**УКАЗАНИЕ 1:**
Ответьте на вопросы по отрывку о советском руководстве и европейской интеграции.
(a) Чей памфлет назвал Брейлсфорда «бесчеловечным человеколюбцем»?
(b) Какого числа был провозглашен «Бухенвальдский манифест»?
(c) С идеями какой будущей речи сопоставлена программа этого манифеста?
**УКАЗАНИЕ 2:**
Продублируйте без единого изменения часть отрывка о советском руководстве и европейской интеграции. Она начинается со слов «Можно ли, однако, считать» и заканчивается словами «здесь обнаружить невозможно.».

**ОТРЫВОК:**
Смекни!
smekni.com

Советское руководство и европейская интеграция (40-е — начало 50-х годов) (стр. 3 из 6)

В принципе, если стоять на почве тождества «единая Европа = демократическая Европа», против этой аргументации было бы трудно что-либо возразить. Но столь же ясно, что советское руководство такую аргументацию принять никак не могло, поскольку, помимо прочего, она подразумевала, что Советский Союз останется в Европе один, без союзников, перед лицом «единого капиталистического фронта». В лучшем случае из этого «фронта» выпадала бы только Испания, но это было небольшим утешением. Столь же мало оптимизма могла внушить программа демократических и даже антимонополистических преобразований, которую Брейлсфорд рисовал как непременное условие создания подлинно единой Европы; выглядело это вполне утопично — таким и оказалось в действительности. Вывод, с точки зрения обитателей Кремля, был очевиден: европейская интеграция была и остаётся орудием антисоветчиков, а тот, кто это высказал со всей ясностью, заслуживает соответствующей кары. Она и последовала — в виде бичующего памфлета Ильи Эренбурга, в котором Г.Брейлсфорд назван «бесчеловечным человеколюбцем», правда, не за европеизм, а за слишком мягкое отношение к немцам (кстати, побеждённую Германию он действительно считал — в отличие от победоносного Советского Союза — подходящим кандидатом в «единую Европу»)20.

Но, может быть, Брейлсфорд был исключением из «европеистов» и В.Липгенс был всё-таки прав, когда упрекал советских лидеров в чрезмерной подозрительности? Увы, это не так. Действительно, авторы различных европеистских проектов, как правило, вставляли в них дежурные фразы типа того, что они «не мыслят международного сообщества без равноправного, лояльного и основанного на доверии сотрудничества с СССР», как это говорилось в вышеназванном документе СФИО21, что «социалистическая внешняя политика должна проводиться в теснейшем взаимодействии с Союзом Социалистических Советских Республик», как было торжественно декларировано в «Бухенвальдском манифесте» от 13 апреля 1945 г., учредительном документе «Союза демократических социалистов» Германии22. Последний документ, кстати сказать, часто интерпретируется как ярчайшее выражение идеологии «третьей силы» — европейского неучастия в блоковом противостоянии, которая могла бы предотвратить «холодную войну», если бы не была лишена жизненной силы действиями США и СССР, а поскольку «Союз демократических социалистов» был задавлен совместными усилиями немецких коммунистов и советских оккупационных властей, то в данном случае вина однозначно возлагается на «Восток».

Можно ли, однако, считать «Бухенвальдский манифест» (рассмотрим его как пример левых, но некоммунистических концепций) программой «третьей силы»? Ведь идея «взаимодействия» с СССР осталась на уровне простой декларации, а конкретно программа «социалистической внешней политики» предусматривала только «примирение немцев с поляками и французами» (как будто только эти две нации стали жертвой нацистской агрессии!) и «вхождение Германии в англо-саксонский культурный круг»23. Это не так уж далеко от идей будущей фултонской речи Черчилля. Ничего похожего на «третью силу» здесь обнаружить невозможно.

**ВЫБОРКА ДАННЫХ:**
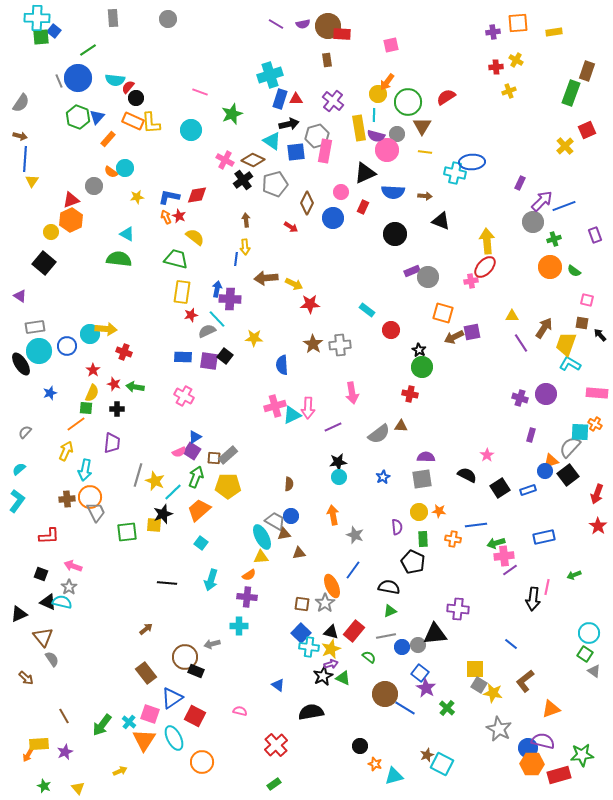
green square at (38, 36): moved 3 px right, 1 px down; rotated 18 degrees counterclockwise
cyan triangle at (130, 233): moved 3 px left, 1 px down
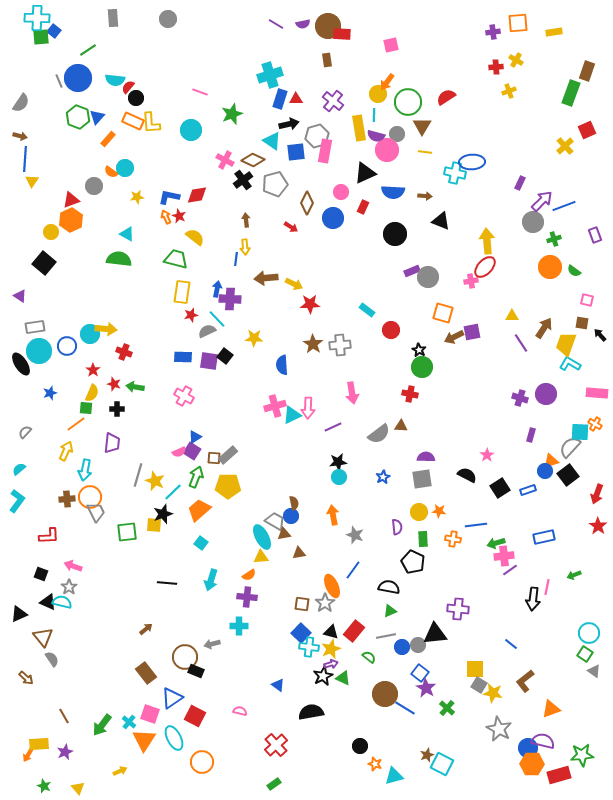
brown semicircle at (289, 484): moved 5 px right, 19 px down; rotated 16 degrees counterclockwise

**ОТВЕТ К ЗАДАНИЮ 1:**
(a) Памфлет Ильи Эренбурга.
(b) 13 апреля 1945 г.
(c) С идеями будущей фултонской речи Черчилля.

**ОТВЕТ К ЗАДАНИЮ 2:**
Можно ли, однако, считать «Бухенвальдский манифест» (рассмотрим его как пример левых, но некоммунистических концепций) программой «третьей силы»? Ведь идея «взаимодействия» с СССР осталась на уровне простой декларации, а конкретно программа «социалистической внешней политики» предусматривала только «примирение немцев с поляками и французами» (как будто только эти две нации стали жертвой нацистской агрессии!) и «вхождение Германии в англо-саксонский культурный круг»23. Это не так уж далеко от идей будущей фултонской речи Черчилля. Ничего похожего на «третью силу» здесь обнаружить невозможно.